The Web3 ecosystem suffered losses totaling $1.32 billion across 344 security incidents in the first half of 2026, according to the latest Hack3D report from blockchain security firm CertiK. While the headline figure represents a 46.8% decrease compared to the same period in 2025, the report warns that this decline is misleading and does not reflect a genuine improvement in industry security.
Bybit Incident Skews the Numbers
CertiK’s analysis notes that the year-over-year comparison is heavily distorted by the massive Bybit incident in early 2025, which alone accounted for $1.45 billion in losses. When that single event is excluded, the total damage in the first half of 2026 actually increased compared to the adjusted 2025 figure. This suggests that the underlying security environment for crypto projects and users has not substantially improved, and in some areas, threats have become more persistent.
Wallet Theft and Code Vulnerabilities Dominate
The report identifies wallet theft as the most common type of incident, with hackers increasingly focusing on targeted attacks against high-net-worth individuals and institutional holders. These attacks often involve sophisticated social engineering or compromised private keys.
Code vulnerabilities remain the most frequent hacking method, accounting for 204 of the 344 incidents. Attackers frequently targeted older, unaudited smart contracts that have been in operation for extended periods. These legacy contracts often contain unpatched flaws that are well-known in the security community but remain unaddressed by project teams.
What This Means for the Crypto Industry
The persistent level of losses, even after adjusting for outlier events, highlights a systemic issue within the Web3 space. The reliance on unaudited code and the growing sophistication of wallet-targeting attacks indicate that both developers and users need to adopt more rigorous security practices. For institutional investors and retail users alike, the data underscores the importance of due diligence, including verifying that projects have undergone thorough and recent security audits.

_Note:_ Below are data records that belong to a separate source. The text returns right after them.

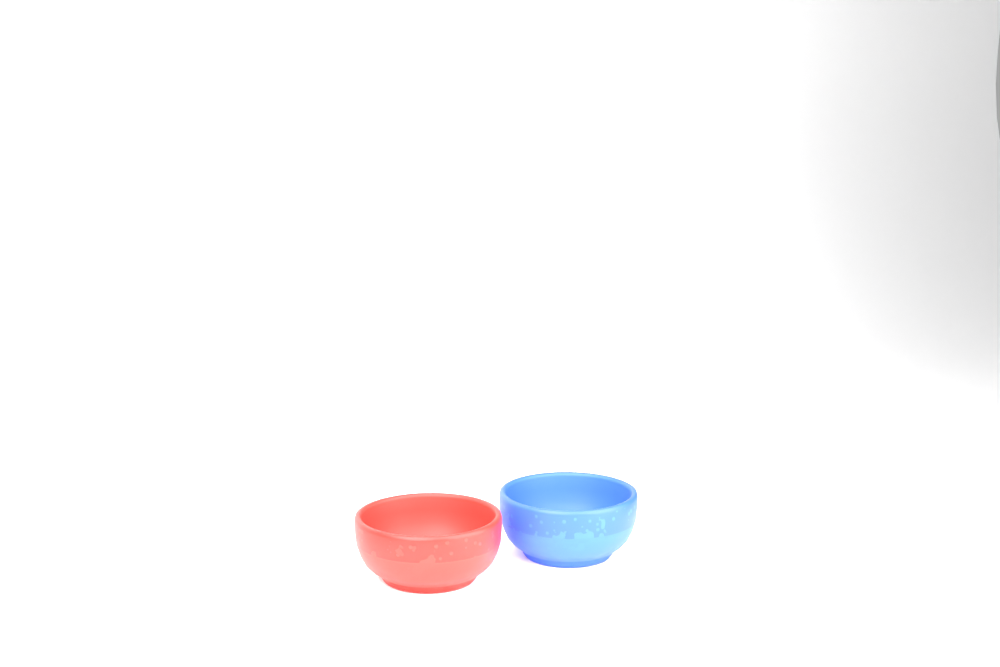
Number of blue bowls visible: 1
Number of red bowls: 1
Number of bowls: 2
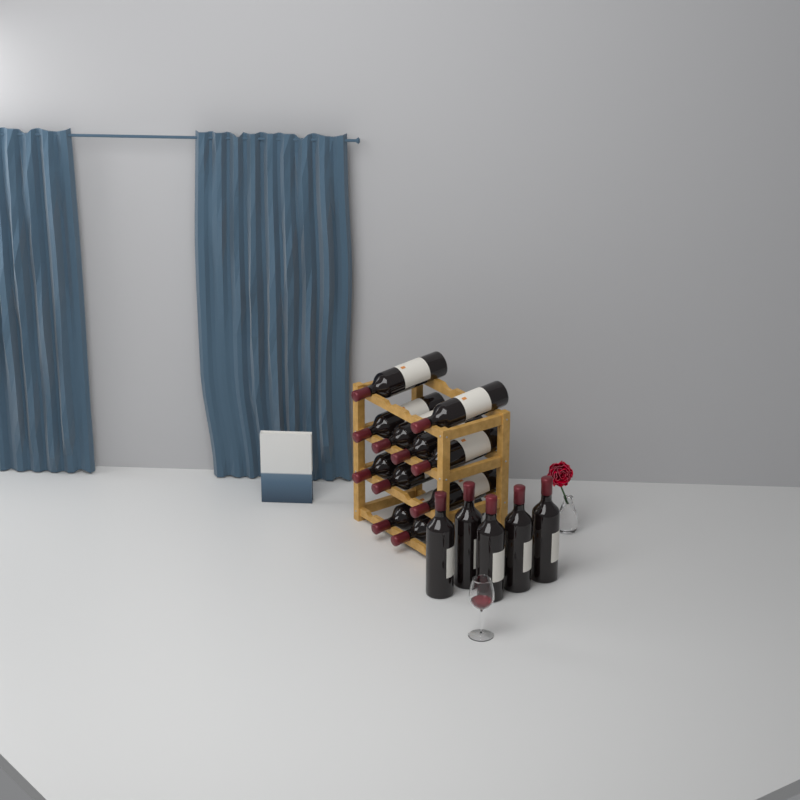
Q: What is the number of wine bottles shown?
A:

The findings also raise questions about the effectiveness of existing security measures and the need for industry-wide standards. As the total value locked in decentralized finance continues to grow, the attack surface expands correspondingly, making proactive security a critical priority rather than an afterthought.
Conclusion
While the headline decline in crypto hacking losses may appear encouraging, CertiK’s analysis reveals a more concerning reality: the industry’s overall security posture has not meaningfully improved. With wallet theft and code exploits leading the threat landscape, the need for continuous auditing, user education, and stronger security protocols remains urgent. The $1.32 billion lost in the first half of 2026 serves as a stark reminder that the Web3 ecosystem must prioritize security to sustain long-term growth and trust.
FAQs
Q1: Why did CertiK say the 46.8% decrease in losses is misleading?
The decrease is primarily due to the massive $1.45 billion Bybit incident in early 2025. Excluding that single event, total losses in the first half of 2026 actually increased, indicating no real improvement in overall security.
Q2: What were the most common types of crypto hacks in H1 2026?
Wallet theft was the most common incident type, targeting high-net-worth individuals and institutions. Code vulnerabilities were the most frequent method, accounting for 204 of the 344 incidents, often exploiting older, unaudited smart contracts.
Q3: How can crypto users protect themselves from these threats?
Users should prioritize projects that have undergone recent, thorough security audits. For wallet security, using hardware wallets, enabling multi-factor authentication, and being cautious of phishing attempts are essential steps. Institutional investors should implement strict key management protocols.